- **About this task**
Reproduce the forum thread below about the haproxy process and the new release in full, word for word.

- **Page text**
────

BenTheElder commented 3 months ago

yes, we are still referring to old MetalLB docs which were changed from underneath us, and I'll update the links next week

yeah, sorry about that, more of an aside that we should follow up as I just noticed this impact.

The haproxy process appears and takes all the CPU.

... interesting, can you try with the latest code:

~go install sigs.k8s.io/cloud-provider-kind@main (not @latest which is the most recent tagged release)~

EDIT: there's now a release https://github.com/kubernetes-sigs/cloud-provider-kind/issues/78#issuecomment-2140441178(so go install sigs.k8s.io/cloud-provider-kind@latest or any of the other documented methods for currently installing)

since ~the last release~ v0.1.0 @aojea switched from haproxy to envoy amongst other changes ...

aojea commented 3 months ago

We have to cut a new release with envoy and UDP support

aojea commented 3 months ago

@iblancasa can you try with the new release https://github.com/kubernetes-sigs/cloud-provider-kind/releases/tag/v0.2.0?

iblancasa commented 3 months ago

It works fine! Thanks a lot :)

aojea commented 3 months ago

It works fine! Thanks a lot :)

Thanks for the feedback

────

- **Available data**
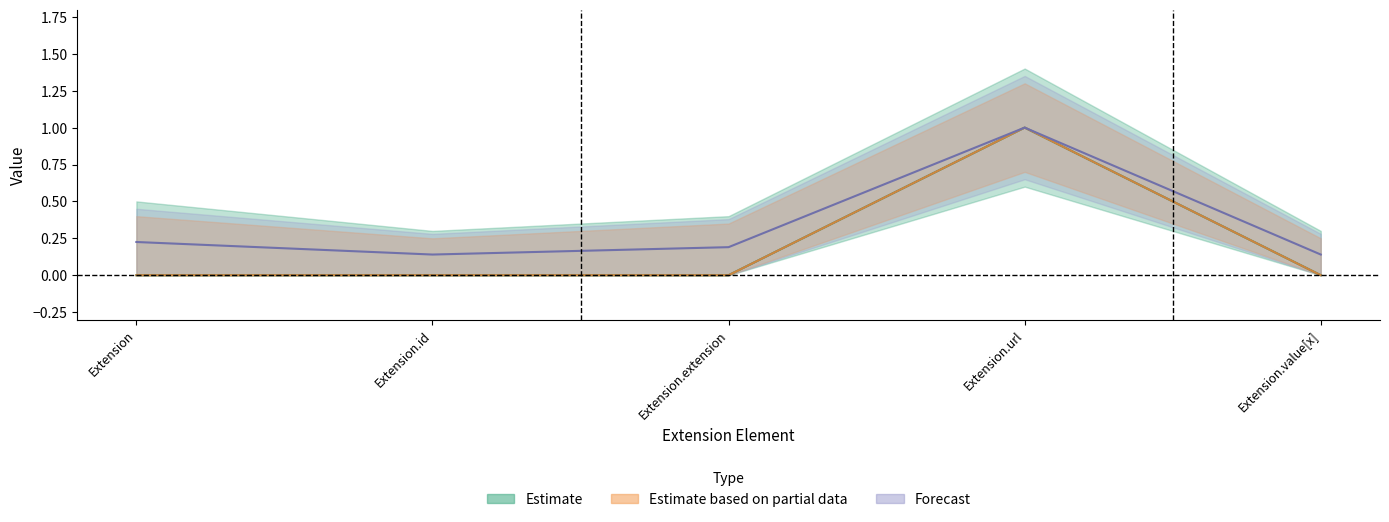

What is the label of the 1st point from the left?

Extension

────

- **Finished exercise**
BenTheElder commented 3 months ago

yes, we are still referring to old MetalLB docs which were changed from underneath us, and I'll update the links next week

yeah, sorry about that, more of an aside that we should follow up as I just noticed this impact.

The haproxy process appears and takes all the CPU.

... interesting, can you try with the latest code:

~go install sigs.k8s.io/cloud-provider-kind@main (not @latest which is the most recent tagged release)~

EDIT: there's now a release https://github.com/kubernetes-sigs/cloud-provider-kind/issues/78#issuecomment-2140441178(so go install sigs.k8s.io/cloud-provider-kind@latest or any of the other documented methods for currently installing)

since ~the last release~ v0.1.0 @aojea switched from haproxy to envoy amongst other changes ...

aojea commented 3 months ago

We have to cut a new release with envoy and UDP support

aojea commented 3 months ago

@iblancasa can you try with the new release https://github.com/kubernetes-sigs/cloud-provider-kind/releases/tag/v0.2.0?

iblancasa commented 3 months ago

It works fine! Thanks a lot :)

aojea commented 3 months ago

It works fine! Thanks a lot :)

Thanks for the feedback